There were three inches of snow on the ground by the time we left the house. You led me to the school playground-the spot where the window of your classroom met the outdoors, a place where you could see the grave all day long. Taking a spoon out of your pocket, you began to chip at the frozen earth. You gave me a spoon, too. An hour later, when the brown ground had opened itself like a raw mouth, we set Fitzgerald to rest. We said an “Our Father” because it was the only prayer we both had memorized. You made a cross in the snow out of the stones we’d unearthed and began to cry. It was so cold the drops froze on your cheeks.
Take Route 70 to Route 2, and then to Route 40. Your endpoint is Baltimore. If you get there before five, you’ll be able to tour the medical museum at Johns Hopkins-a favorite of mine.
Afterward, you denied that you ever owned a rabbit.
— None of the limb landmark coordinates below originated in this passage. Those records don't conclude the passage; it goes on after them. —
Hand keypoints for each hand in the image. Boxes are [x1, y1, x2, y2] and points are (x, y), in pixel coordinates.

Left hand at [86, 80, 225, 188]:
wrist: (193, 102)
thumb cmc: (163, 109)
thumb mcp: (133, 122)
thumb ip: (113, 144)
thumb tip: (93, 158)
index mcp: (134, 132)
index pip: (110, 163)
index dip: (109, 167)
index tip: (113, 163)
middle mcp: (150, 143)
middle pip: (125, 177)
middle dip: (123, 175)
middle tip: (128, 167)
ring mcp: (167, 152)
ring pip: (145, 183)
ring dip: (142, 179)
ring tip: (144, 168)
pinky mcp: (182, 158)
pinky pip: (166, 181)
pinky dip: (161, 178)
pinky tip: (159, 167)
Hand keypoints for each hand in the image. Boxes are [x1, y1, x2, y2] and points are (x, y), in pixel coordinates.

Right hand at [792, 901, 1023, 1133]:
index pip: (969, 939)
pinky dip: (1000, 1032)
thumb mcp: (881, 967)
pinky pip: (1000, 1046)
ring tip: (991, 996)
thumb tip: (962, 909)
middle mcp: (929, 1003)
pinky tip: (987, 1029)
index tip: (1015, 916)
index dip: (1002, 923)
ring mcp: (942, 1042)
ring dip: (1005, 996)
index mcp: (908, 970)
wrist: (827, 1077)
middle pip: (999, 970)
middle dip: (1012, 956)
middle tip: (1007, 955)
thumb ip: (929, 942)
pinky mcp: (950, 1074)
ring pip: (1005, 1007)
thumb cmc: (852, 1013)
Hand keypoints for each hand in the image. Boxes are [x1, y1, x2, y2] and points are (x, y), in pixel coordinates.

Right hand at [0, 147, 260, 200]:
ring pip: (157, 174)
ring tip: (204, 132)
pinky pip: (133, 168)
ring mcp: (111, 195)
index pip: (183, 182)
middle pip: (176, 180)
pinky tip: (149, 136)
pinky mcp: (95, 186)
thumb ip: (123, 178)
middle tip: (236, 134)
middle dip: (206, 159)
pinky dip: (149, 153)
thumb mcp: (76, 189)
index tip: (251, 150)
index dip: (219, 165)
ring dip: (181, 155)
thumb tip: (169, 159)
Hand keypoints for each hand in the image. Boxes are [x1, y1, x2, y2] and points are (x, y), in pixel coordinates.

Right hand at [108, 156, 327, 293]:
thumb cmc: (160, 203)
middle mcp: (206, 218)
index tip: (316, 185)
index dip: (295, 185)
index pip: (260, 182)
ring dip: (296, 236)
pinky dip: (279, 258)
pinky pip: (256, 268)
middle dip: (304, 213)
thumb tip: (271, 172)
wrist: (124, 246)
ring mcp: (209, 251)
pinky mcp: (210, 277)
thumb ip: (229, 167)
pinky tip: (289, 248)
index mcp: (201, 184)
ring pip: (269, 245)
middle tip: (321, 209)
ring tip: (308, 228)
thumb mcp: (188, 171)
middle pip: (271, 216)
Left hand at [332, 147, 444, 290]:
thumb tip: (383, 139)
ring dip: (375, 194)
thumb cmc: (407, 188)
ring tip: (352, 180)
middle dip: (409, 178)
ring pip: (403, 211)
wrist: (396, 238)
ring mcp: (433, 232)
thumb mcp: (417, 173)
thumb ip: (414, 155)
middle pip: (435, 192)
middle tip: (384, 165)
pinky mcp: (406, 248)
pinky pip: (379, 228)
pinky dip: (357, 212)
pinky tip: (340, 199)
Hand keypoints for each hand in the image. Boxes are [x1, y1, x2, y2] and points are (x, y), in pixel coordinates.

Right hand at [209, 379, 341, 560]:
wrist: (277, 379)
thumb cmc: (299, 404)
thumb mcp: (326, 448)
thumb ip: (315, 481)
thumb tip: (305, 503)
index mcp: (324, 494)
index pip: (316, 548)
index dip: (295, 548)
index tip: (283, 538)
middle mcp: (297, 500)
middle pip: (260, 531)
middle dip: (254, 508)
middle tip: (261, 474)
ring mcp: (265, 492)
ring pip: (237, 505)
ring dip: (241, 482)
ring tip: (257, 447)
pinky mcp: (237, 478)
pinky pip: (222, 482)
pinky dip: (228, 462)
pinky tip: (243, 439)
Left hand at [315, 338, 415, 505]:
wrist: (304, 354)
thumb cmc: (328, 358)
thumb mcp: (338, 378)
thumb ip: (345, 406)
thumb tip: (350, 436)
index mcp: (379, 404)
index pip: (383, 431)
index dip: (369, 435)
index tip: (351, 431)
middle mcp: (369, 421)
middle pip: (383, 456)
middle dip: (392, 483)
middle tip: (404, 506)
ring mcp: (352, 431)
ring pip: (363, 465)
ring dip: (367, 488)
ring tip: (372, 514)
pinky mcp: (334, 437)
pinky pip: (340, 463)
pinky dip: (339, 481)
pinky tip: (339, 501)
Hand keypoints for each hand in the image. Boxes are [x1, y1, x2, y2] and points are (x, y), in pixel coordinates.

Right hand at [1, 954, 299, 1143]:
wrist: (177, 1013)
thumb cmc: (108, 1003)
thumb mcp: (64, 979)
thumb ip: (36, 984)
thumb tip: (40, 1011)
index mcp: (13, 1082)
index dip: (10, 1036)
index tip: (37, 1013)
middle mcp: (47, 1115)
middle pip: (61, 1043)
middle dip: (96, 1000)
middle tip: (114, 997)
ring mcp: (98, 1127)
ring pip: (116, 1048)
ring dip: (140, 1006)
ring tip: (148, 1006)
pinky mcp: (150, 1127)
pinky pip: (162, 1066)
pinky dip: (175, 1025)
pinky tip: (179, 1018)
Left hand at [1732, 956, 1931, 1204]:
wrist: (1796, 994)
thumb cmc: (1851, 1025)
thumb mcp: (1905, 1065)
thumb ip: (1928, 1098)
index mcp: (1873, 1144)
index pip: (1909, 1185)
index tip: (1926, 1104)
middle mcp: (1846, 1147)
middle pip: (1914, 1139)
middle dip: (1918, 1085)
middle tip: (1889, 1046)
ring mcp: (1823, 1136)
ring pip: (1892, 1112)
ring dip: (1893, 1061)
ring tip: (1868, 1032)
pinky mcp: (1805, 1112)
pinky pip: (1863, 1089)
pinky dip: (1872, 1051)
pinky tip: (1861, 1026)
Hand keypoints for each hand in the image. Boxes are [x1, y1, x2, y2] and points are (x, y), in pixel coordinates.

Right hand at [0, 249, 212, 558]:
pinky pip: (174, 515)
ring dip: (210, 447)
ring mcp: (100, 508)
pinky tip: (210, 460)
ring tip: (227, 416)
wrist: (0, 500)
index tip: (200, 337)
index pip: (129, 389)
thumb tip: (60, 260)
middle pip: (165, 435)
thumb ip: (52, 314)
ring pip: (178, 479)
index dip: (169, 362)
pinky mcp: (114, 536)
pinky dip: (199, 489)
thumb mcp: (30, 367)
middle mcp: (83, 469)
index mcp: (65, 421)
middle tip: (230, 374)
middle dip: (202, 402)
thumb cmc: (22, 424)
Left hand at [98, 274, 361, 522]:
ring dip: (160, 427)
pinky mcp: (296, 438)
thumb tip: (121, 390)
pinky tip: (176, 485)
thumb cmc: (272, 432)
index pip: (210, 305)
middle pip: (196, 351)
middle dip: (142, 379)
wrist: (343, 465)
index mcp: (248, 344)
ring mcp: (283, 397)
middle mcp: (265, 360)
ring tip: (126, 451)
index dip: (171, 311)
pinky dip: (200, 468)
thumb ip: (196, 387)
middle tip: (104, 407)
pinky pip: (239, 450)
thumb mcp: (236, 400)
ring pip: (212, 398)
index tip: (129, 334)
But this is what I remember about the incident: it was the first time I ever held your hand when we were walking, instead of the other way around.
Love,
Joley
It’s empty, except for the twenty teenaged boys who wear T-shirts emblazoned with the interests they have at stake. Medical Explorers, the shirts read. They are outlined with the faint black cartoon of a skeleton. Boning Up on the Future of Physiology. Apparently they are a division of the Boy Scouts, devoted to the study of medicine.
If that’s true-if these well-meaning young kids are planning to be doctors-I’d never bring them to this museum. Set off from the campus of Johns Hopkins like a quarantined captive, the building is even more dismal inside than it is outside. Dusty shelves and dimly lit glass exhibition cases form a maze for visitors.
Rebecca runs up to me. “This place grosses me out. I think Uncle Joley got it mixed up with somewhere else.”
But from the looks of things, I’d say this is just up Joley’s alley. The meticulous preservation, the absolute oddity of the collection. Joley collects facts; this is cocktail party conversation for a lifetime. “No,” I tell her, “I’m sure Joley got it right.”
“I can’t believe the things they’ve got in here. I can’t believe someone would go to the trouble of saving all the things they’ve got in here.” She leads me around the corner, to a gaggle of Medical Explorers who are bent over a small glass case. Inside is a huge overgrown rat, bloated and patchy, its glass eyes frozen toward the north. The card says it was part of a research experiment, and died from the cortisone shots. At death, it weighed 22.5 pounds, approximately the same as a poodle.
I stare at the gummy features a few minutes longer until Rebecca calls me from across the room. She waves me over to a wall-length exhibit of stomachs that have been frozen in time. Floating in large canisters of formaldehyde, the anomalies are tagged. There is a series of hair balls in the stomachs of cats and humans. There is a particularly disgusting jar with a stomach that still contains the skeleton of a small animal. Amazing! the tag reads. Mrs. Dolores Gaines of Petersborough, Florida, swallowed this baby kitten.